Laura Colvine, IBM Cloud Strategy leader for UK and Eire, said that cloud is now part of the firm's growth agenda, and that the company sees itself as an enabler for partners to deliver differentiated cloud services targeted at different market sectors.

"We're providing the products and services that offer the foundation stone for cloud services that are secure and resilient and, where we are not acquiring, we are working with business partners in a very different way to provide the solutions that our clients need," she said.

However, Colvine said that IBM is now looking beyond providing the basic infrastructure, to how cloud computing can actually meet customers' business requirements.

"We're looking at industry specificity. What this means is not just having commodity services, vanilla services that are the same for everybody, but starting to recognise what's different about government, retail, health or financial services in the cloud. It's about moving on from commodity services to specialist services," she explained.

In particular, IBM said that many of the current cloud services offerings are point solutions for applications such as CRM that are effectively siloed off from other applications that customers use, and this needs to change if cloud services are to successfully integrate into business processes.

Last year, IBM acquired Cast Iron Systems, a firm specialising in tools to integrate web-based services with on-premise applications, and the technology is now being used to enable this kind of business workflow, the firm said.
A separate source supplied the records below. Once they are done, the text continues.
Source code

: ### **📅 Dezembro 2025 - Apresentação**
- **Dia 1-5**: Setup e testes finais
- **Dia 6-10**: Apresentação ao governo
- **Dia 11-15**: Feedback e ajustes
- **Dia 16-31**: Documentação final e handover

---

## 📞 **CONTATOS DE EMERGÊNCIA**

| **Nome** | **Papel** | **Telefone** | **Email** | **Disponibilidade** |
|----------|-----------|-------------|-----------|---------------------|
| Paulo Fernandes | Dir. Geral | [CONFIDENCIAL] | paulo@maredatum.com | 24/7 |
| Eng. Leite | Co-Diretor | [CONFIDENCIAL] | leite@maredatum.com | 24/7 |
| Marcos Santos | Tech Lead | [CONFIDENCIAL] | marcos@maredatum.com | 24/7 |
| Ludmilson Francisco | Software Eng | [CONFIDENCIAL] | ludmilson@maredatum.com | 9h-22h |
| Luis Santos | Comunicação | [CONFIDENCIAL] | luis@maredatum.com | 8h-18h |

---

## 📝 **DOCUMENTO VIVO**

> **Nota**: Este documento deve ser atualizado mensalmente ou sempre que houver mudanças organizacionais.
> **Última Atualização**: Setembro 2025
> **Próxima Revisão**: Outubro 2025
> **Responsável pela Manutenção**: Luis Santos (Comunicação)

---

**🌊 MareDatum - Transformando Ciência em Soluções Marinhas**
"We're seeing a shift up the stack. At the moment, a lot of the cloud talk is about infrastructure-as-a-service and platform-as-a-service, but the direction of travel is towards software-as-a-service, and then heading on up to business-process-as-a-service, where you really start to move into delivering the business outcome," said Colvine.

IBM's first UK accredited cloud provider is managed services firm Maxima, and the firm's cloud director, Steven Shepard, said that the partnership allowed the companies to reach out to a broader set of organisations via the cloud.

Shepard also said that cloud services make it easier for customers to try a product before committing to buying, but that the trick is to move into a "high volume" delivery model where anyone can buy into a service using just a credit card.

"Cloud is a critical enabler of our strategy for the next five years, but is also the way we're seeing our clients actually starting to unfold their own future vision. It's not only a technology agenda, it's about a smarter business," said Colvine.